Basel könnten wir uns schon eher vorstellen. Aber auch das müssen wir uns erst anschauen. Immerhin sind damit nicht nur Chancen verbunden, sondern auch Risiken. Wir müssen erst sehen, wie dir Kunden das Produkt annehmen, wie sie damit umgehen. Wenn alles klappt, dann kommen ähnliche Angebote vielleicht auch nach Basel

Sie haben neue Europa-Strecken vorgestellt – prüft Swiss auch neue Langstrecken?
Für Genf derzeit sicher nicht und auch in Zürich kommt in nächster Zeit eher nichts Neues. Man muss ja bedenken, dass man für eine neue Langstrecke die Flugzeuge und auch die Besatzungen braucht. Für die nächsten Jahre planen wir erst einmal keine neuen Interkontinental-Verbindungen.

Obwohl Sie mit den neu bestellten Boeing B777 mehr Kapazität haben werden? Immerhin hat sie Platz für deutlich mehr Passagiere.
Und den brauchen wir auch. Wenn wir die Strecken nach Asien, nach São Paulo oder Nordamerika ansehen – da wächst der Markt. Unsere Auslastungsgrade auf Strecken wie Bangkok oder São Paulo sind enorm.

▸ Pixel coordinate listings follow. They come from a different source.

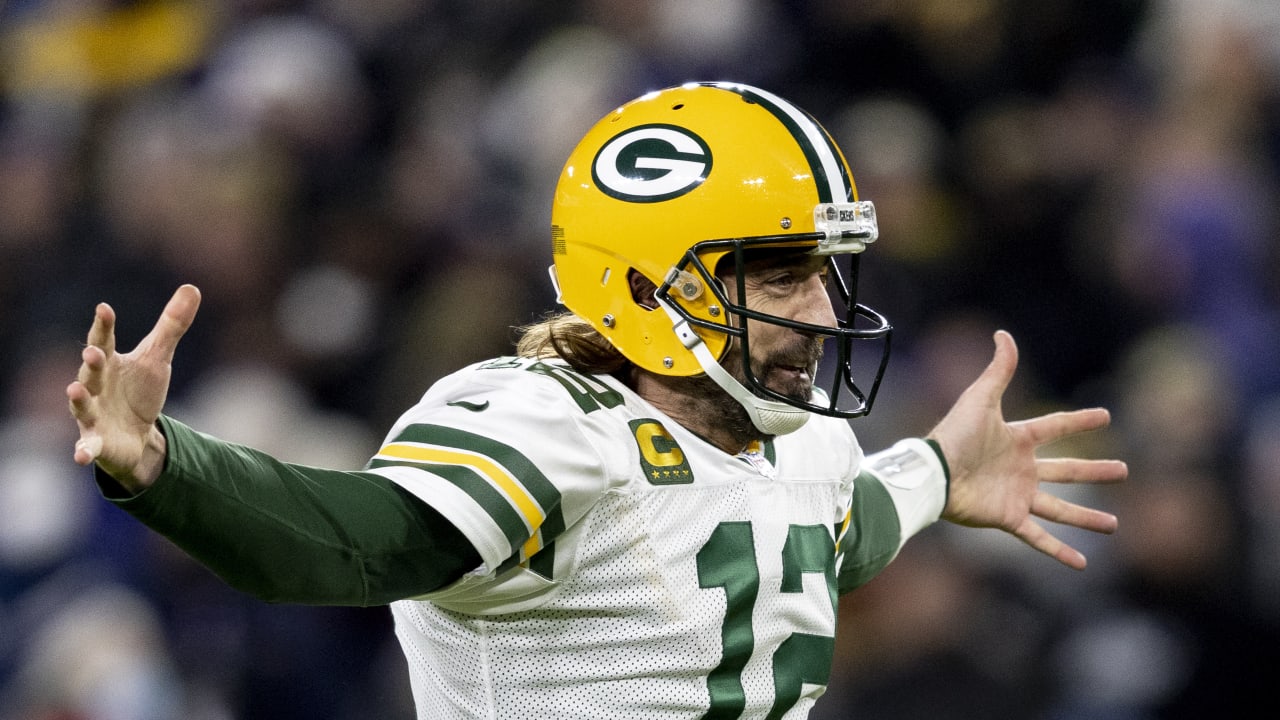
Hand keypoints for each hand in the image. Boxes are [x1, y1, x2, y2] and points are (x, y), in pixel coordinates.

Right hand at [66, 285, 201, 492]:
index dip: (103, 325)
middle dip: (91, 362)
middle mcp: (94, 386)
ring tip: (74, 390)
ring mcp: (92, 414)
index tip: (104, 308)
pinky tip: (80, 455)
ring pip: (81, 405)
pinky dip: (83, 449)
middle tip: (94, 351)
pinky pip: (86, 445)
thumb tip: (192, 288)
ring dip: (77, 399)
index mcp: (109, 363)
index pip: (104, 340)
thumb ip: (172, 325)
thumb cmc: (140, 390)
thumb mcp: (159, 358)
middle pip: (90, 371)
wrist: (136, 435)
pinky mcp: (95, 441)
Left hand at [929, 330, 1126, 569]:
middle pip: (1067, 470)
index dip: (1079, 421)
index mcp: (1017, 438)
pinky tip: (1082, 563)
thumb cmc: (954, 435)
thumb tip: (1004, 333)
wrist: (934, 473)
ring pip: (1061, 508)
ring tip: (1114, 526)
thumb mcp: (980, 398)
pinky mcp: (1008, 518)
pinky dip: (1059, 552)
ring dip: (1087, 518)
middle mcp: (1021, 468)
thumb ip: (998, 369)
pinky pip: (1039, 537)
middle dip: (1095, 470)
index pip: (1055, 426)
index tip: (1106, 416)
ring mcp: (1017, 495)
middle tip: (1124, 470)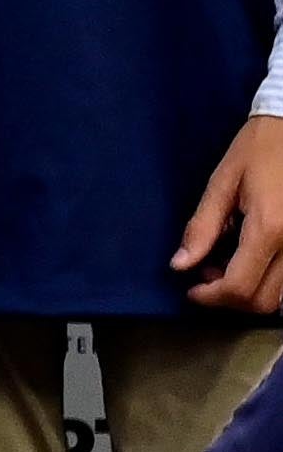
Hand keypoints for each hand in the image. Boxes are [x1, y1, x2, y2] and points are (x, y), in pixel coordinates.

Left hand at [180, 115, 282, 311]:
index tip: (191, 289)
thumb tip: (180, 264)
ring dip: (251, 294)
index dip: (211, 296)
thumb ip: (202, 227)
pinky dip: (270, 283)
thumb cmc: (257, 150)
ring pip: (282, 297)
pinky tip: (251, 261)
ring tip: (226, 267)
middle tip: (204, 275)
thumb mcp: (223, 183)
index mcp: (270, 229)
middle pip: (263, 301)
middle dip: (229, 299)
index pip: (240, 286)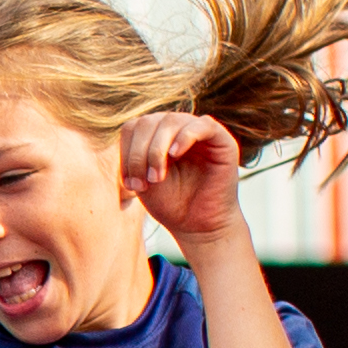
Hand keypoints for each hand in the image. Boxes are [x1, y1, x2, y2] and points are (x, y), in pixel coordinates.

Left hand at [123, 108, 247, 250]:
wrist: (199, 226)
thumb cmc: (170, 204)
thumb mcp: (143, 180)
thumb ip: (134, 156)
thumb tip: (125, 131)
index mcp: (156, 136)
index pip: (134, 127)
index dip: (126, 151)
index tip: (128, 184)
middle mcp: (177, 129)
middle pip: (149, 121)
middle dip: (139, 153)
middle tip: (142, 183)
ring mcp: (200, 132)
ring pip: (171, 121)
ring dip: (157, 150)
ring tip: (156, 178)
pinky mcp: (222, 140)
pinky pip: (202, 125)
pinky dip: (184, 137)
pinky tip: (175, 155)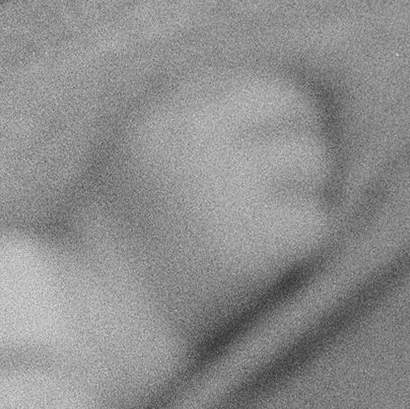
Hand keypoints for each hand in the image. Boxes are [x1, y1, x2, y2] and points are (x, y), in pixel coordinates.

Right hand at [61, 69, 335, 406]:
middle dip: (301, 148)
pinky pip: (317, 222)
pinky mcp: (257, 243)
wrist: (92, 325)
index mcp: (162, 114)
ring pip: (316, 165)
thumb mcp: (132, 153)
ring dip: (307, 197)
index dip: (279, 113)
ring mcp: (229, 189)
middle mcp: (196, 141)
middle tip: (283, 191)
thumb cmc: (110, 244)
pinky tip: (275, 264)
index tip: (273, 148)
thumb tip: (282, 99)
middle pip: (297, 112)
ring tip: (272, 229)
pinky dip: (306, 243)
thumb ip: (190, 122)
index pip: (257, 82)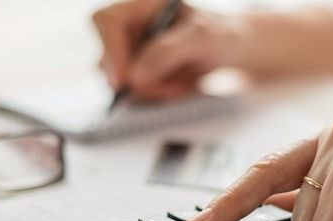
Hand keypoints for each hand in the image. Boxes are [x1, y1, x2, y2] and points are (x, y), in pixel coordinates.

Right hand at [92, 0, 243, 100]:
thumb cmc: (217, 34)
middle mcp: (126, 27)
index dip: (110, 50)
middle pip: (107, 60)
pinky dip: (155, 99)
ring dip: (152, 92)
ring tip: (182, 84)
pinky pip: (133, 96)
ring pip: (120, 84)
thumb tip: (135, 77)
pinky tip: (177, 88)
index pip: (106, 21)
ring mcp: (126, 53)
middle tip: (172, 89)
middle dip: (139, 82)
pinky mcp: (133, 75)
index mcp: (138, 4)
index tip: (124, 82)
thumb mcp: (201, 37)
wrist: (226, 51)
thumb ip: (169, 50)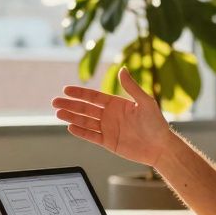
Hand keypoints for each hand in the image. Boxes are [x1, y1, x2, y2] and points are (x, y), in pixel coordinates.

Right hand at [50, 67, 174, 166]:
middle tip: (55, 102)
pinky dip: (80, 132)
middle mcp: (109, 115)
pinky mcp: (108, 142)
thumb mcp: (145, 102)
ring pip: (85, 122)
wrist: (160, 146)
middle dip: (70, 105)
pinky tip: (70, 127)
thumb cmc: (156, 123)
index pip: (93, 97)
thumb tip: (122, 69)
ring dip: (71, 117)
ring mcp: (108, 129)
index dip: (79, 93)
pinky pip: (91, 136)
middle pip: (85, 109)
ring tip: (58, 113)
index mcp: (116, 104)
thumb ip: (131, 87)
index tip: (66, 90)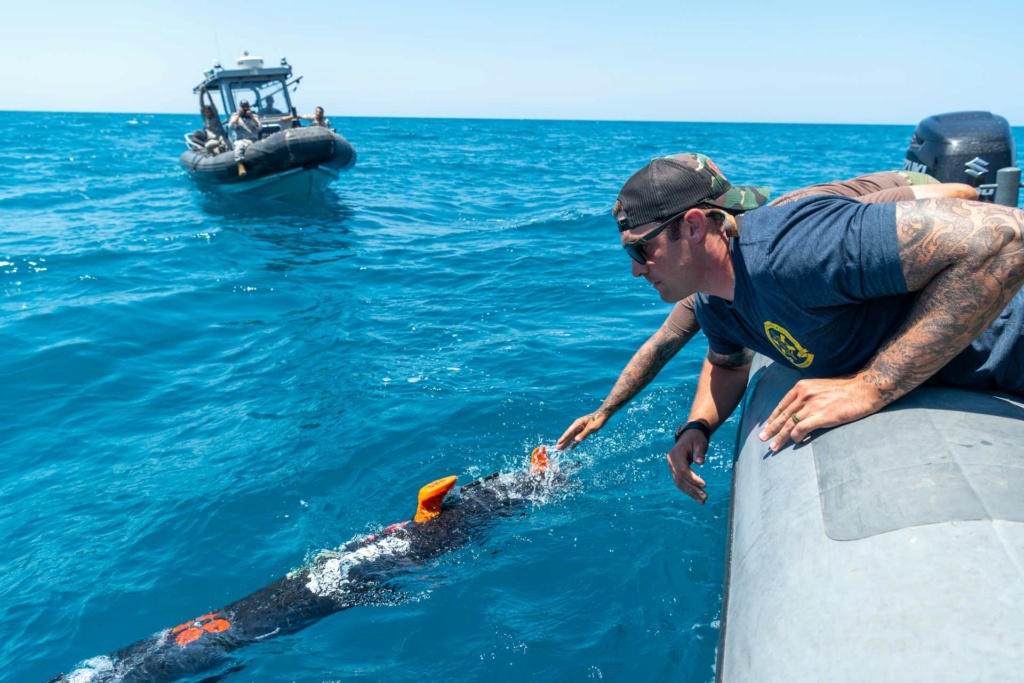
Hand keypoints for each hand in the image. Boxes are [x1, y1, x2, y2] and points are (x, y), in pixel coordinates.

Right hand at [555, 410, 610, 449]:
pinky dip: (574, 443)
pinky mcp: (583, 431)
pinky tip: (571, 447)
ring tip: (561, 449)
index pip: (569, 432)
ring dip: (567, 443)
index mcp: (578, 423)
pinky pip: (577, 438)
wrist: (603, 415)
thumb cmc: (598, 420)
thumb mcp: (591, 428)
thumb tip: (576, 440)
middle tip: (557, 448)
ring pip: (572, 437)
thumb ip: (584, 434)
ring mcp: (580, 429)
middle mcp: (577, 426)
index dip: (564, 437)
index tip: (559, 442)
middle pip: (569, 435)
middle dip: (563, 442)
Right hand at [666, 429, 708, 503]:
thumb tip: (700, 462)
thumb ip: (699, 452)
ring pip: (680, 483)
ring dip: (691, 493)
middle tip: (705, 497)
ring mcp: (672, 467)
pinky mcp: (675, 471)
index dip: (693, 479)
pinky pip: (680, 483)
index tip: (704, 485)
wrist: (690, 435)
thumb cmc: (696, 439)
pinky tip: (697, 497)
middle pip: (680, 479)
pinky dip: (689, 490)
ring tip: (702, 500)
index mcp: (675, 454)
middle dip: (693, 489)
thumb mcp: (699, 443)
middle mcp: (671, 462)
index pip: (683, 470)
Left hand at [759, 375, 886, 450]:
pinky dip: (796, 437)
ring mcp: (811, 406)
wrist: (863, 390)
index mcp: (801, 387)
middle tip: (762, 438)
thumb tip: (799, 410)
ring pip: (789, 424)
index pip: (782, 405)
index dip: (773, 417)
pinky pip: (801, 429)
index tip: (767, 425)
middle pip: (783, 415)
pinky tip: (795, 442)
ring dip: (780, 437)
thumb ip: (807, 396)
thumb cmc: (845, 390)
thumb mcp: (820, 388)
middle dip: (771, 428)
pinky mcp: (821, 416)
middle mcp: (803, 395)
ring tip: (773, 447)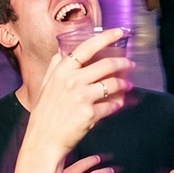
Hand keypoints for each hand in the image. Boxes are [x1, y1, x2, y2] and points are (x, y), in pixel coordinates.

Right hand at [24, 28, 132, 152]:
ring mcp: (81, 97)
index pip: (86, 47)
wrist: (43, 141)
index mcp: (61, 71)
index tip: (119, 31)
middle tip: (129, 63)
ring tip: (127, 85)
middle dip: (123, 62)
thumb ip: (54, 67)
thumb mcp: (45, 85)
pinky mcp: (90, 114)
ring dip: (124, 84)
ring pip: (112, 84)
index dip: (105, 37)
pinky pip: (111, 105)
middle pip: (106, 64)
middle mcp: (72, 81)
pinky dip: (117, 104)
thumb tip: (62, 51)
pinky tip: (118, 104)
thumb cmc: (44, 114)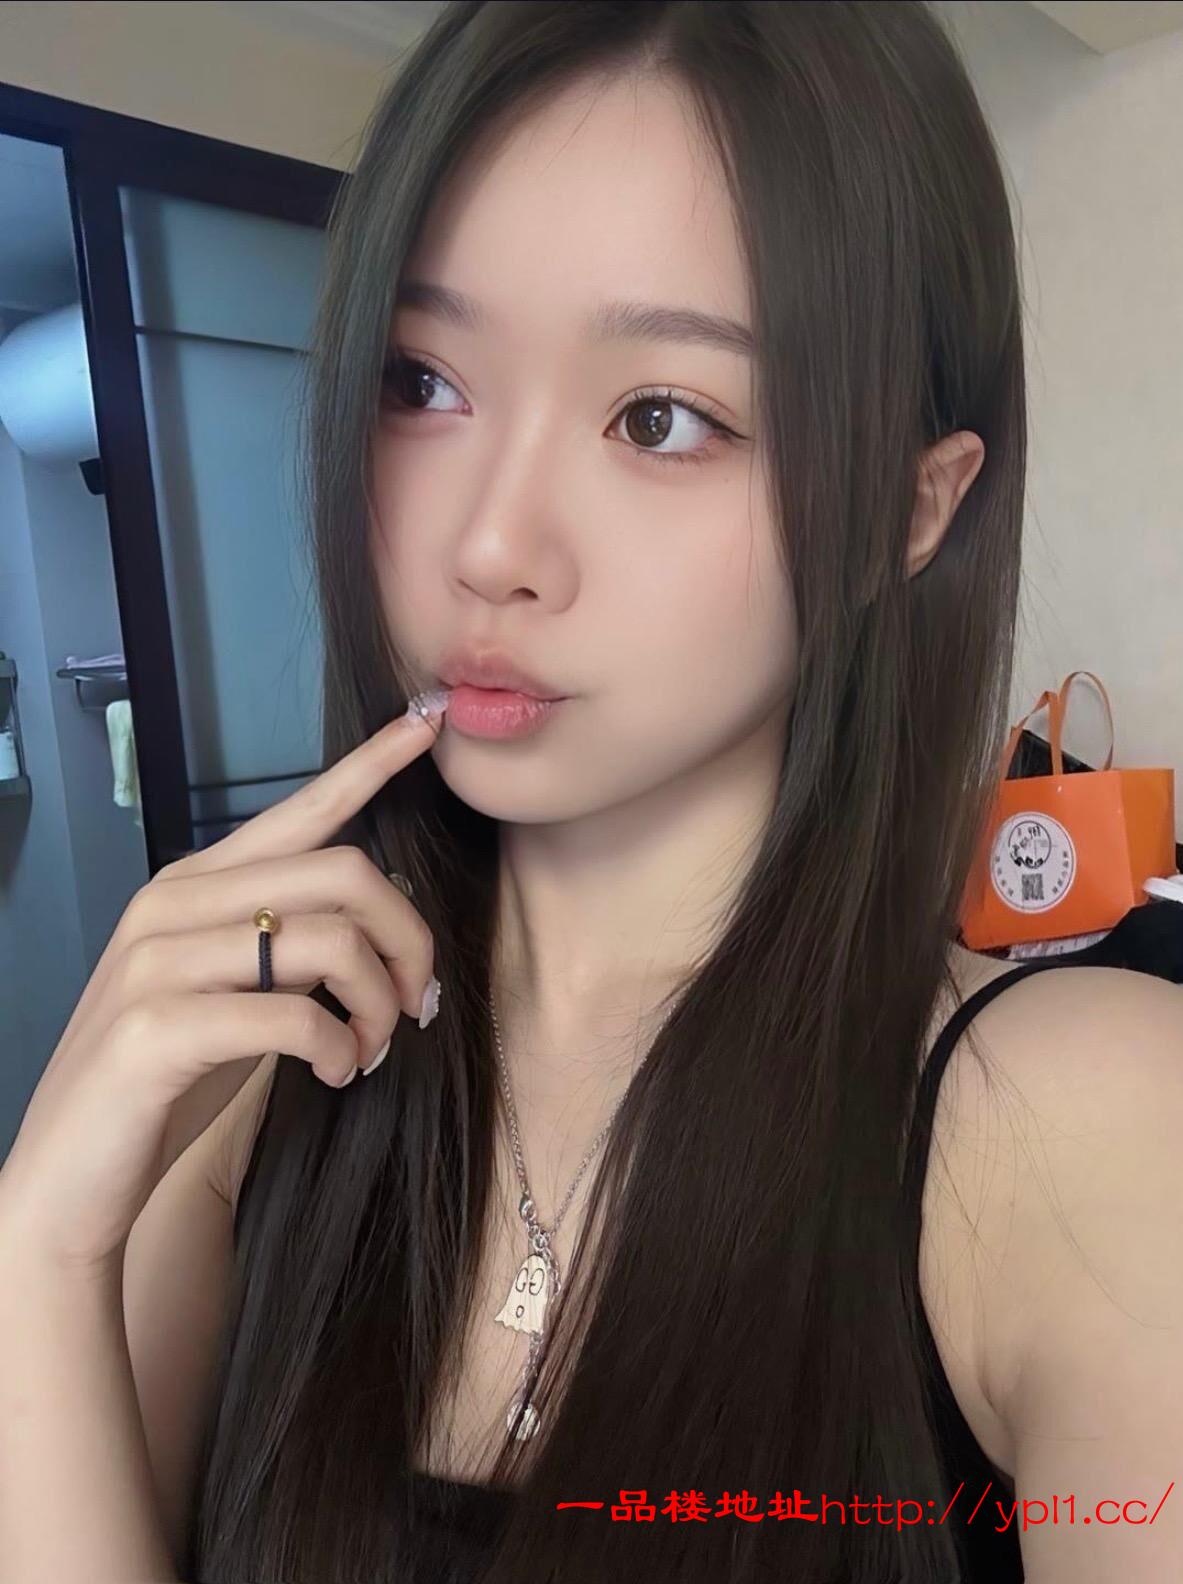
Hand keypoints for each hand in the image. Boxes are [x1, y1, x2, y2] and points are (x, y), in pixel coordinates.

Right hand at [0, 696, 448, 1273]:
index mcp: (194, 884)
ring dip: (379, 1005)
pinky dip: (337, 1049)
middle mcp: (173, 903)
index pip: (300, 810)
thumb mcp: (229, 992)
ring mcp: (158, 961)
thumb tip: (383, 926)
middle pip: (344, 874)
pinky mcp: (157, 1028)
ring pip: (330, 942)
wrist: (68, 1181)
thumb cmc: (165, 1084)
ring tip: (370, 1050)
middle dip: (408, 938)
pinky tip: (335, 1074)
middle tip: (416, 1004)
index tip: (427, 725)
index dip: (370, 766)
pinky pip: (293, 1015)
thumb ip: (285, 943)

In der Swiss-Flotte befinden sich derzeit noch 15 A340. Bisher sind nur sechs Triple-Seven als Ersatz bestellt – stehen weitere Order an?
Wir planen natürlich immer und schauen uns den Markt genau an. Wir haben nun sechs B777 bestellt. Die sind für die wichtigsten Destinationen, die wir auf die B777 umstellen wollen. Was danach kommt? Das schauen wir uns jetzt an. Wir entschieden noch nicht. Aber ich sage nicht «Nein» zu weiteren Triple-Seven.

Kommt als A340-Ersatz auch noch der A350 in Frage?
Nein, er kommt nicht in Frage. Wir haben uns für Boeing entschieden, wir werden nicht mehr auf einen neuen Zug aufspringen.

Warum nicht?
Die Triple-Seven ist ein gutes Flugzeug und dabei bleibt es. Und sie hat sich auch schon bewährt.

Bisher setzten Sie auf Airbus – ist der Wechsel in Zeiten des hohen Kostendrucks nicht kontraproduktiv?
Natürlich gehen damit einige operative Nachteile einher, indem man Synergien verliert, die eine Einheitsflotte bietet. Doch diese werden von den wirtschaftlichen Vorteilen der B777 weit übertroffen.

Rainer Hiltebrand (59) ist seit Mai 2010 Chief Operating Officer der Swiss. Er begann seine Karriere als Pilot bei der Swissair.